NOAA Fisheries has announced changes in regulations for blueline tilefish, black sea bass and yellowtail snapper in federal waters of the South Atlantic Region that may increase anglers’ take.
The final rule for Regulatory Amendment 25 to the Fishery Management Plan for the Snapper-Grouper Fishery of the South Atlantic Region was published on July 13.
The changes include:

Blueline tilefish
Regulations for blueline tilefish were effective last week.
• Increase the annual catch limits for blueline tilefish from 26,766 to 87,521 pounds whole weight (commercial sector) and 26,691 to 87,277 pounds whole weight (recreational).
• Reopen commercial harvest for blueline tilefish on July 13. Commercial harvest will close in 2016 if the commercial annual catch limit is met.
• Increase the commercial trip limit from 100 to 300 pounds gutted weight.
• Increase the recreational bag limit from one fish per vessel to three fish per person per day for May through August within the aggregate bag limit.

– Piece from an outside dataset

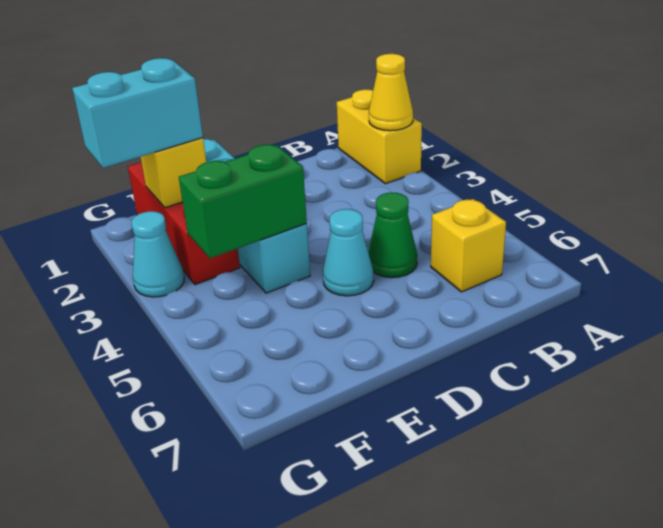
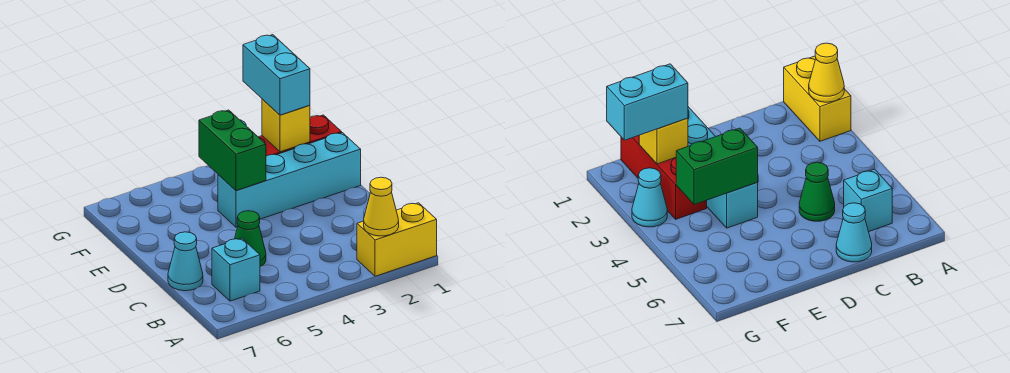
yellow 1x1 brick [431,199,506,292] -> cyan 1x1 brick [212,238,260,301]
cyan 1x1 cone [323,209,374,296] -> cyan 1x1 cone moved to [168,232,203,291]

There will continue to be no recreational retention of blueline tilefish during January through April and September through December.
• The increases in the commercial trip limit and the recreational bag limit are in response to the increase in the annual catch limit.

Black sea bass
Regulations for black sea bass will be effective on Aug. 12.
• Increase the recreational bag limit for black sea bass from five to seven fish per person per day.

Yellowtail snapper
Regulations for yellowtail snapper will be effective on Aug. 12.
• Change the yellowtail snapper fishing year start date for both the commercial and recreational sectors from Jan. 1 to Aug. 1 each year. Changing the start of the fishing year to Aug. 1 will benefit both sectors because it will ensure harvest is open during the winter months, when yellowtail snapper obtains a higher price per pound commercially, and during peak tourist season in south Florida, where the majority of yellowtail snapper harvest takes place.